The precise role of myosin VI (MyoVI) in the DNA damage response (DDR) remains unresolved. Dysregulated DDR pathways are exploited in cancer and contribute to relapse in breast and cervical malignancies. This thesis examines nuclear functions of MyoVI in breast and cervical models to clarify its impact on genome maintenance and therapeutic response.

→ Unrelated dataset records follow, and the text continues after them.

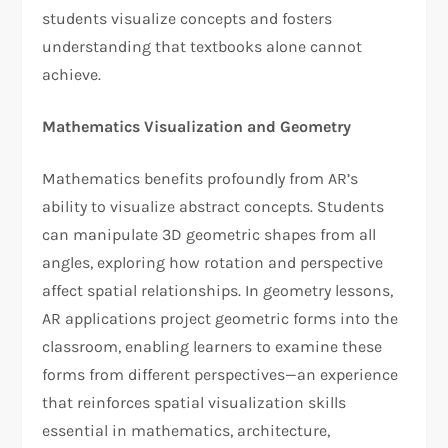
students visualize concepts and fosters
understanding that textbooks alone cannot
achieve.
Mathematics Visualization and Geometry
Mathematics benefits profoundly from AR’s
ability to visualize abstract concepts. Students
can manipulate 3D geometric shapes from all
angles, exploring how rotation and perspective
affect spatial relationships. In geometry lessons,
AR applications project geometric forms into the
classroom, enabling learners to examine these
forms from different perspectives—an experience
that reinforces spatial visualization skills
essential in mathematics, architecture,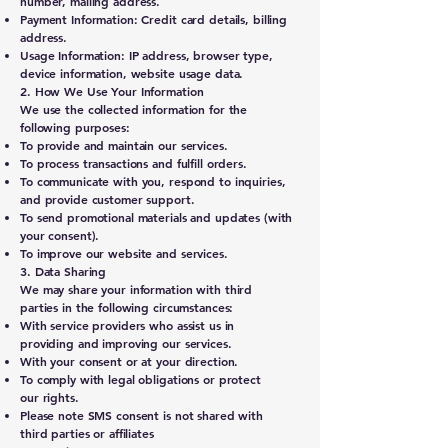
number, mailing address.
Payment Information: Credit card details, billing
address.
Usage Information: IP address, browser type,
device information, website usage data.
2. How We Use Your Information
We use the collected information for the
following purposes:
To provide and maintain our services.
To process transactions and fulfill orders.
To communicate with you, respond to inquiries,
and provide customer support.
To send promotional materials and updates (with
your consent).
To improve our website and services.
3. Data Sharing
We may share your information with third
parties in the following circumstances:
With service providers who assist us in
providing and improving our services.
With your consent or at your direction.
To comply with legal obligations or protect
our rights.
Please note SMS consent is not shared with
third parties or affiliates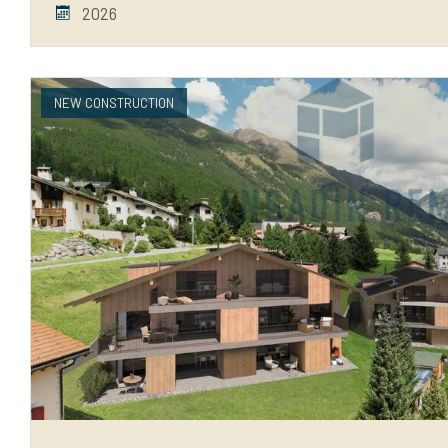
2026
NEW CONSTRUCTION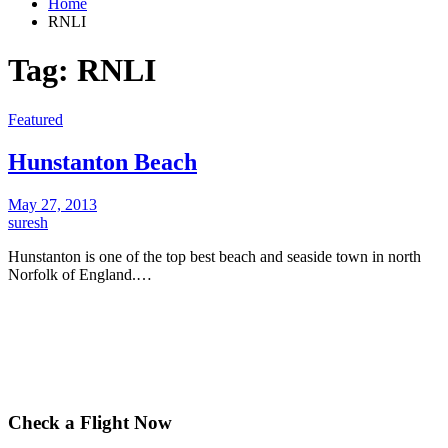
Home
RNLI
Tag:
RNLI
Featured
Hunstanton Beach
May 27, 2013
suresh
Hunstanton is one of the top best beach and seaside town in north
Norfolk of England.…
Check a Flight Now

Immunofluorescence microscopy showed dynamic nuclear translocation of MyoVI in HeLa, MCF7, MCF10-CA1, MCF10-DCIS, and non-cancerous MCF10A cells after exposure to cisplatin, bleomycin, or irradiation. The magnitude of the response varied by cell line and damage modality: cisplatin and bleomycin were associated with pronounced nuclear accumulation, whereas irradiation produced a significant but more variable increase, consistent with modality-specific regulation and the practical constraints of suspension irradiation and replating.
Transcriptomic analysis in HeLa cells identified about 4,100 differentially expressed genes following cisplatin treatment. MyoVI knockdown altered pathways associated with adhesion, extracellular matrix organisation, and cytokine signalling. Notably, IL6, IGFBP3, and DUSP4 showed opposite regulation compared to cisplatin alone, suggesting a non-canonical role for MyoVI in transcriptional stress adaptation.
Proteomic interactome analysis in HEK293T cells revealed isoform-specific nuclear functions. The large- and small-insert isoforms associated with non-homologous end-joining repair components XRCC6 (Ku70), PRKDC, and POLD1, whereas the non-insert isoform was linked to RNA processing and ribosome biogenesis.
Pharmacological inhibition of MyoVI with TIP reduced nuclear accumulation, delayed the resolution of γH2AX foci, and increased persistent DNA damage in cancer cells. TIP sensitised HeLa and MCF7 cells to cisplatin, enhancing apoptosis, while MCF10A cells repaired DNA efficiently within four hours.
Together, this work identifies MyoVI as a key responder in early DDR and proposes it as a potential biomarker and co-target to improve genotoxic cancer therapies.